Adalah mereka anak-anak muda yang berasal dari berbagai pulau di Hindia Belanda, yang ‘merantau’ untuk mencari ilmu ke Jawa dengan gagah berani mengucapkan ikrar tersebut. Mereka datang dari daerah untuk melanjutkan pendidikannya ke jenjang yang lebih tinggi dikarenakan sarana pendidikan didaerahnya sangat terbatas. Pada awalnya, mereka telah ‘disiapkan’ oleh pemerintah kolonial untuk mengisi pos-pos pada berbagai bidang pekerjaan pemerintah. Mereka diproyeksikan akan menjadi kepanjangan tangan pemerintah kolonial di Hindia Belanda dan menjadi antek-antek pemerintah kolonial. Selanjutnya mereka yang akan menjadi penjajah bagi bangsanya sendiri, menjadi pengkhianat yang menindas saudaranya sendiri.
Memang itulah tujuan dari dibukanya sarana pendidikan di Hindia Belanda yang merupakan bagian dari Politik Etis yang dicetuskan oleh van Deventer dalam artikelnya yang berjudul ‘Een Eereschuld’ (suatu utang kehormatan) pada majalah de Gids. Ia adalah seorang ahli hukum yang pernah tinggal di Hindia Belanda selama 17 tahun pada 1880-1897[1]. Suatu utang kehormatan menjadi sebuah artikel yang ia tulis setelah ia menyadari bagaimana massif eksploitasi bangsanya terhadap Hindia Belanda, tanpa memperhatikan rakyat pribumi.
Meskipun cita-cita van Deventer tercapai, namun hanya segelintir orang yang dapat mencicipi nyamannya bangku sekolah. Tetap pendidikan tidak mampu merangkul tangan-tangan rakyat miskin. Pendidikan hanya untuk orang-orang asing, terutama untuk anak-anak pegawai Belanda. Kalaupun ada rakyat pribumi yang dapat bersekolah, sudah bisa dipastikan bahwa ia keturunan ningrat, keluarga bupati, anak dari pegawai pemerintah kolonial, atau paling tidak orang terkaya di kampungnya. Akses pendidikan bagi rakyat miskin tertutup.
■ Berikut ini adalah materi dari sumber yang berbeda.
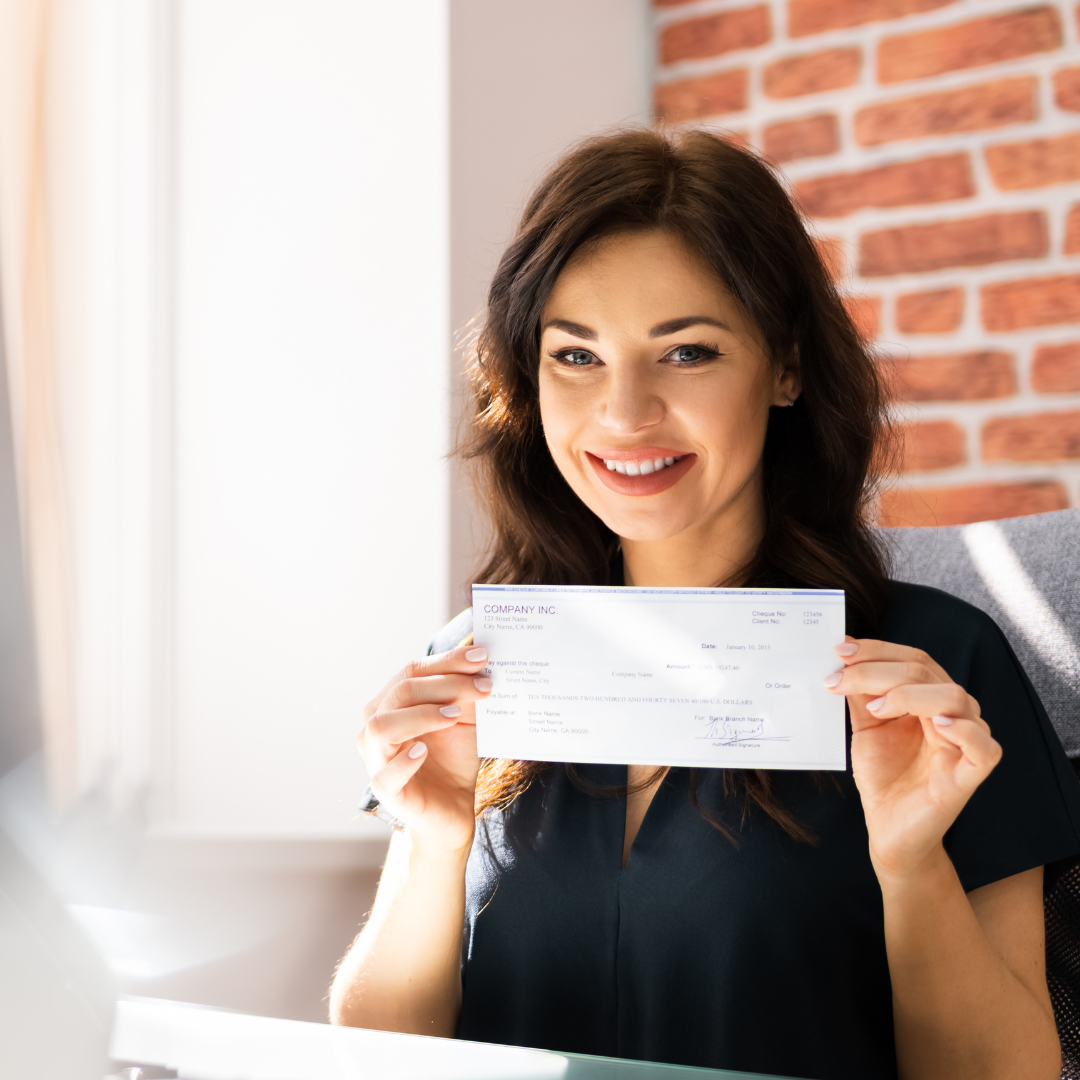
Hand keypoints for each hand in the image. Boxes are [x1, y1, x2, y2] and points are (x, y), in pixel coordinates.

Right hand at [359, 645, 491, 852]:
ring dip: (421, 715)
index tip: (481, 657)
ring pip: (382, 727)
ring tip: (455, 715)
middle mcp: (376, 728)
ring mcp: (376, 760)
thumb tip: (478, 659)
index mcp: (390, 704)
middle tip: (483, 686)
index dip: (445, 661)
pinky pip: (385, 774)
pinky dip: (404, 760)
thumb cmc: (453, 759)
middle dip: (445, 684)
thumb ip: (464, 692)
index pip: (410, 672)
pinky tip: (423, 751)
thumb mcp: (464, 720)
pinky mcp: (386, 792)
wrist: (453, 809)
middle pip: (401, 693)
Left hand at [826, 638, 1001, 878]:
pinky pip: (983, 747)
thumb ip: (860, 693)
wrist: (889, 829)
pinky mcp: (970, 775)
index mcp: (930, 698)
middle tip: (840, 679)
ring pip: (953, 698)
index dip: (878, 650)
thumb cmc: (884, 776)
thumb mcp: (866, 727)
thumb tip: (843, 656)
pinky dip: (963, 730)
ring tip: (875, 707)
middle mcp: (953, 713)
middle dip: (878, 670)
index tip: (841, 649)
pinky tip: (936, 724)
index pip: (913, 659)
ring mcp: (965, 743)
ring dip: (908, 694)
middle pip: (926, 673)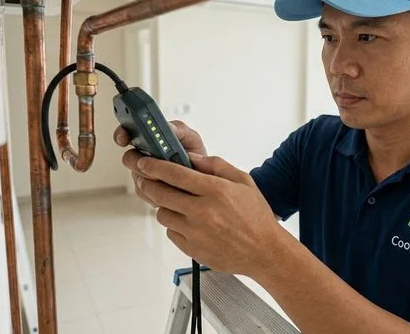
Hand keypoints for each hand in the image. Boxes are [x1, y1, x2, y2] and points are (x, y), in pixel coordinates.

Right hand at [115, 120, 207, 205]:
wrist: (202, 178)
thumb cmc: (194, 155)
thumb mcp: (191, 138)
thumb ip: (179, 130)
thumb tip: (169, 128)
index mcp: (148, 139)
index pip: (127, 133)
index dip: (122, 134)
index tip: (125, 137)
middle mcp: (142, 156)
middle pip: (129, 158)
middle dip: (140, 160)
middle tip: (153, 160)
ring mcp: (143, 174)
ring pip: (137, 176)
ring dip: (152, 176)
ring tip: (169, 174)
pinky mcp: (146, 191)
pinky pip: (144, 191)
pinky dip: (157, 189)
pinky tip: (170, 186)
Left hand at [121, 152, 285, 275]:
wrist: (265, 252)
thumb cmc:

Meskipun begitu, tersedianya sarana pendidikan di Hindia Belanda memberikan dampak yang sangat positif. Rakyat pribumi, meskipun hanya sebagian kecil, mendapatkan pengetahuan yang sama dengan orang asing. Mereka belajar ilmu bumi, hukum, kedokteran, sastra dan sejarah, politik dan bahasa asing. Sehingga, awal abad ke 20, terjadi perubahan sosial di Hindia Belanda dengan munculnya kaum cendekiawan atau orang berpendidikan barat. Seperti halnya di Eropa pada abad ke 18 terjadi perubahan sosial dengan munculnya kelas sosial baru yaitu borjuis. Kaum borjuis merupakan bagian dari kelas sosial menengah, namun mereka berpendidikan tinggi, dan kaum inilah yang menggelorakan revolusi di Prancis pada tahun 1789.
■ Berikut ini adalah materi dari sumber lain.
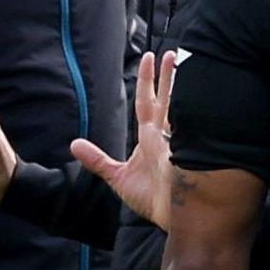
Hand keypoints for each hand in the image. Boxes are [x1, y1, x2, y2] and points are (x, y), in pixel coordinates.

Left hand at [71, 50, 177, 230]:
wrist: (169, 217)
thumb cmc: (151, 199)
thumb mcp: (117, 178)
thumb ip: (97, 160)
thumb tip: (74, 144)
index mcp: (150, 136)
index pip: (147, 100)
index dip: (148, 79)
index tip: (150, 57)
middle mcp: (165, 133)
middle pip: (166, 96)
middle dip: (167, 75)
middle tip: (170, 52)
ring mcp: (178, 139)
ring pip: (179, 104)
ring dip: (181, 83)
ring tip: (181, 60)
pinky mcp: (189, 149)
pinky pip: (190, 122)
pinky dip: (191, 107)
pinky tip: (195, 89)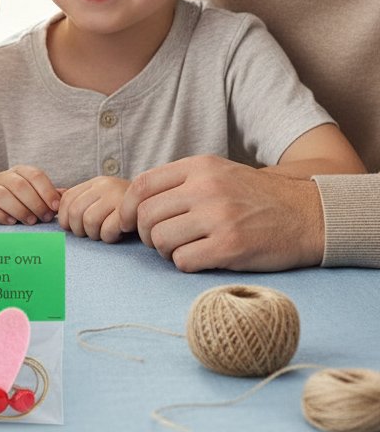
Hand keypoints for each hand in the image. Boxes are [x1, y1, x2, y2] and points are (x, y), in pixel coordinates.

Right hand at [0, 166, 60, 225]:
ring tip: (30, 222)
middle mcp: (3, 177)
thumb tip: (66, 197)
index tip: (55, 208)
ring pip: (2, 194)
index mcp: (21, 172)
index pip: (35, 175)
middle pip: (19, 185)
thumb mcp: (38, 201)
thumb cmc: (25, 209)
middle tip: (44, 218)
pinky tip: (11, 223)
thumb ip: (51, 198)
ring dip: (19, 209)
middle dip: (35, 203)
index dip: (47, 192)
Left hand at [57, 176, 129, 241]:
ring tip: (104, 233)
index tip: (71, 228)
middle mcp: (105, 186)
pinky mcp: (129, 212)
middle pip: (75, 211)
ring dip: (94, 234)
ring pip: (89, 221)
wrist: (163, 207)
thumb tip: (53, 207)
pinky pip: (107, 230)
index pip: (67, 198)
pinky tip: (116, 235)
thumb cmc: (126, 208)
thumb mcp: (104, 198)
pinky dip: (109, 237)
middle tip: (89, 233)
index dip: (64, 217)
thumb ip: (81, 200)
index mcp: (96, 183)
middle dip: (78, 229)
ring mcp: (117, 197)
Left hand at [118, 156, 324, 271]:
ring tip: (184, 248)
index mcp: (199, 167)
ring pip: (161, 240)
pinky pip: (183, 261)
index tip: (125, 222)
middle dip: (146, 234)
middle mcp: (205, 188)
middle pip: (146, 216)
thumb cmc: (254, 197)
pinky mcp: (231, 246)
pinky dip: (185, 264)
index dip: (125, 208)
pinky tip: (200, 259)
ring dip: (166, 251)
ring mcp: (218, 217)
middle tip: (161, 240)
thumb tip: (134, 202)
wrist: (307, 215)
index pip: (141, 185)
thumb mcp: (217, 173)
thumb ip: (179, 181)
Ada kata-kata bijak yang menyatakan bahwa ‘sejarah pasti berulang’. Maksud dari kalimat tersebut bukan berarti sejarah secara utuh yang berulang, namun jiwa, ruh dan semangat dari peristiwa sejarah yang akan berulang. Fenomena, jiwa dan spirit revolusi di Eropa ternyata sampai juga di Hindia Belanda pada awal abad ke 20 dengan saluran pendidikan barat. Para pelajar kini memahami arti dari sebuah kebebasan, persamaan dan persaudaraan yang diajarkan oleh revolusi Prancis. Layaknya kaum borjuis Prancis, mereka menuntut ketiga hal tersebut kepada pemerintah kolonial karena mereka menyadari bahwa hal tersebut merupakan hak asasi bagi setiap rakyat. Bibit-bibit nasionalisme tumbuh subur seiring banyaknya orang pribumi merasakan pendidikan barat. Agaknya, politik etis yang dijalankan oleh pemerintah kolonial menjadi boomerang bagi kelangsungan dan kedudukan pemerintah kolonial di Hindia Belanda. Pendidikan telah membuka mata rakyat pribumi akan pentingya sebuah cita-cita, persaudaraan, perlawanan, keadilan dan lebih jauh membentuk sebuah nation atau bangsa. Penindasan yang dilakukan oleh pemerintah kolonial menjadi pemicu munculnya ikatan-ikatan yang kuat diantara rakyat pribumi, meskipun mereka tidak satu keturunan, tidak satu agama, juga tidak satu budaya. Namun, keinginan akan hidup bersama tanpa adanya penindasan menjadi sangat penting, dan hal inilah yang kita namakan nasionalisme[2].     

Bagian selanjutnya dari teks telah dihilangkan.